I realize that is not what he said to his son, or he might have, he didn't really say how he started the discussion. Just that his son using the phrase 'Oh God' might upset his grandparents. Odd that if he is atheist, why is 'Oh God' used in his household?

I use "Good Lord!", "Oh Jesus!" "Oh God", etc. all the time. It's part of the English cultural vernacular. I don't limit myself from any language regardless of source. It certainly doesn't make me any less atheistic.

Do you yell Oh Santa Claus? Good Easter Bunny? Sweet Leprechaun? 

 

 

 

If you had grown up hearing those phrases you would yell them.  Is there a god called "fiddlesticks" or "sugar"?  Both words used instead of curse words. For the "love of mike" was another phrase. Who is mike? Oh and "jeese louise".

I wonder if they are used in an atheist household that has atheist parents and kids. Or does society corrupt the pure environment with evil religious sayings? 

 

You realize that to invoke those sayings is really asking for the help of that being, right?

 

Dear God, help me.

 

Jesus, come to me.

 

Good Lord, what has happened?

Once again they're only used if you grow up hearing them used. It's kinda hard not to hear them since everybody and his brother, movies and every program on tv use the phrases. So to me they have about as much meaning as saying "sugarfoot" or "fiddlesticks".  Let's not forget "for crying out loud".
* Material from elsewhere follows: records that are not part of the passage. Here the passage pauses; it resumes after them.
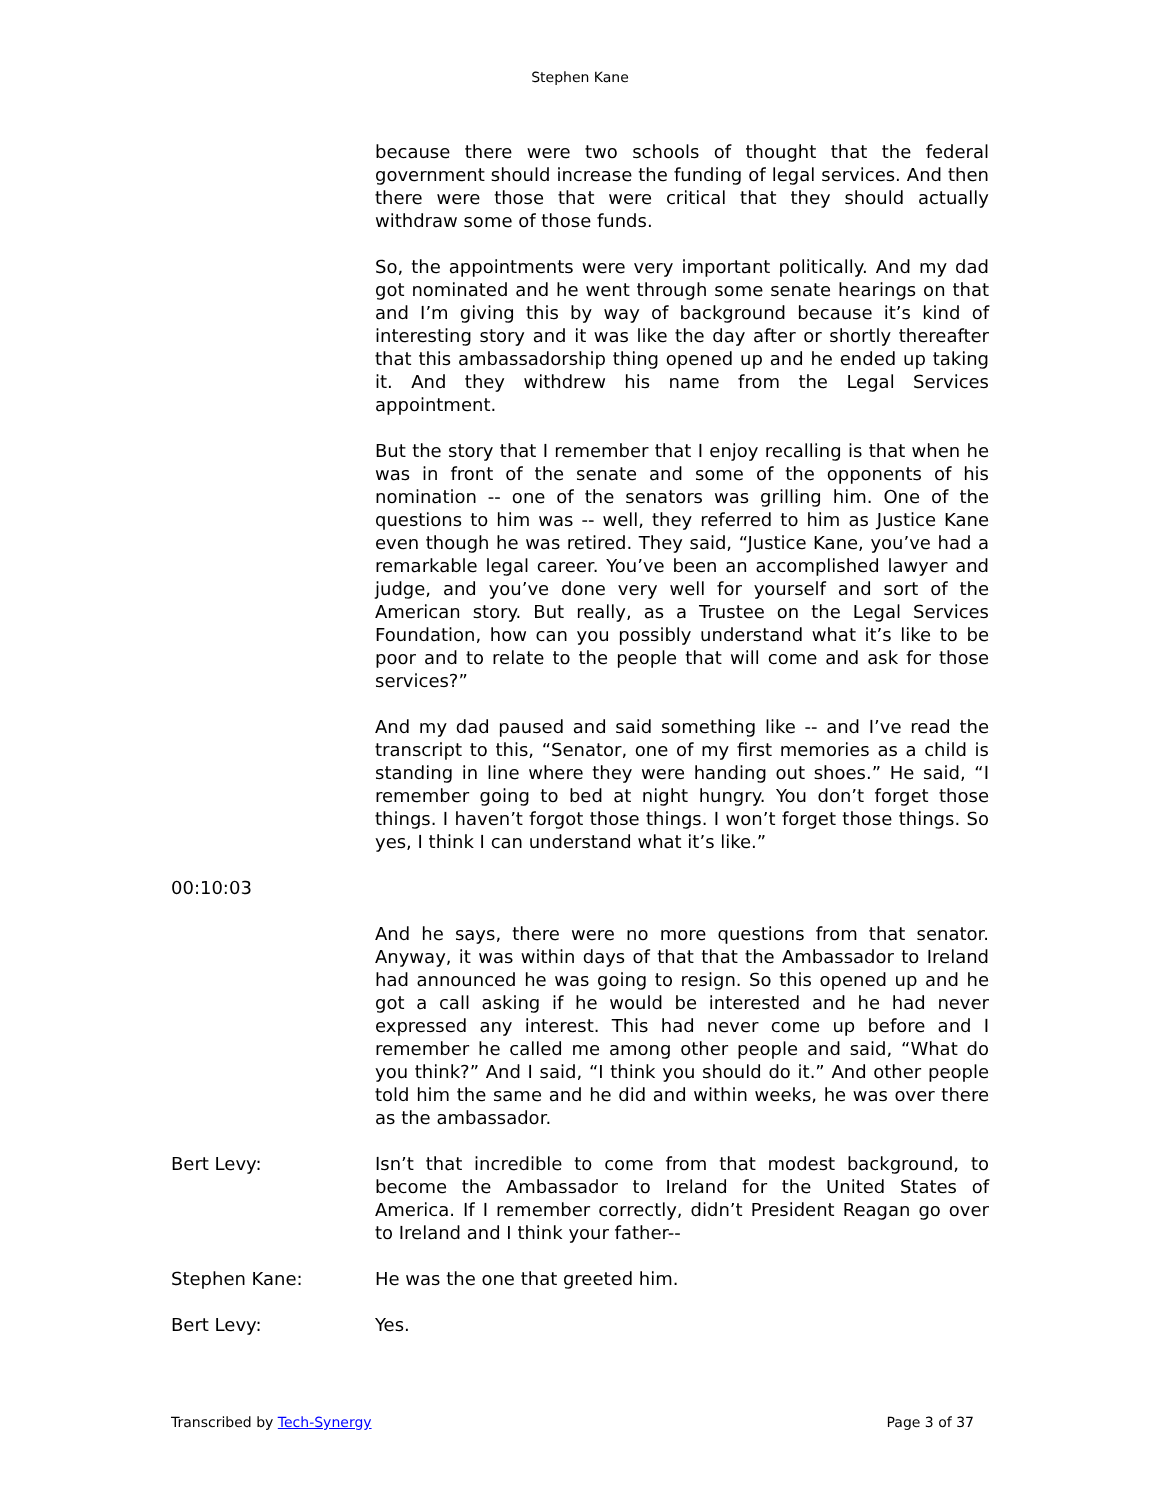Stephen Kane
because there were two schools of thought that the federal government should increase the funding of legal services. And then there were those that were critical that they should actually withdraw some of those funds.
So, the appointments were very important politically. And my dad got nominated and he went through some senate hearings on that and I’m giving this by way of background because it’s kind of interesting story and it was like the day after or shortly thereafter that this ambassadorship thing opened up and he ended up taking it. And they withdrew his name from the Legal Services appointment.
But the story that I remember that I enjoy recalling is that when he was in front of the senate and some of the opponents of his nomination -- one of the senators was grilling him. One of the questions to him was -- well, they referred to him as Justice Kane even though he was retired. They said, “Justice Kane, you’ve had a remarkable legal career. You’ve been an accomplished lawyer and judge, and you’ve done very well for yourself and sort of the American story. But really, as a Trustee on the Legal Services Foundation, how can you possibly understand what it’s like to be poor and to relate to the people that will come and ask for those services?”
And my dad paused and said something like -- and I’ve read the transcript to this, “Senator, one of my first memories as a child is standing in line where they were handing out shoes.” He said, “I remember going to bed at night hungry. You don’t forget those things. I haven’t forgot those things. I won’t forget those things. So yes, I think I can understand what it’s like.”
00:10:03
And he says, there were no more questions from that senator. Anyway, it was within days of that that the Ambassador to Ireland had announced he was going to resign. So this opened up and he got a call asking if he would be interested and he had never expressed any interest. This had never come up before and I remember he called me among other people and said, “What do you think?” And I said, “I think you should do it.” And other people told him the same and he did and within weeks, he was over there as the ambassador.
Bert Levy: Isn’t that incredible to come from that modest background, to become the Ambassador to Ireland for the United States of America. If I remember correctly, didn’t President Reagan go over to Ireland and I think your father--
Stephen Kane: He was the one that greeted him.
Bert Levy: Yes.
Transcribed by Tech-Synergy Page 3 of 37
Originally Posted by b50m:

I wonder if they are used in an atheist household that has atheist parents and kids. Or does society corrupt the pure environment with evil religious sayings? 

 

You realize that to invoke those sayings is really asking for the help of that being, right?

 

Dear God, help me.

 

Jesus, come to me.

 

Good Lord, what has happened?

Well, I realize that they're also secular figures of speech which usually describe exasperation and the like. It's not "really" asking anything from something that's not real. Beetlejuice! Beetlejuice! Betelgeuse!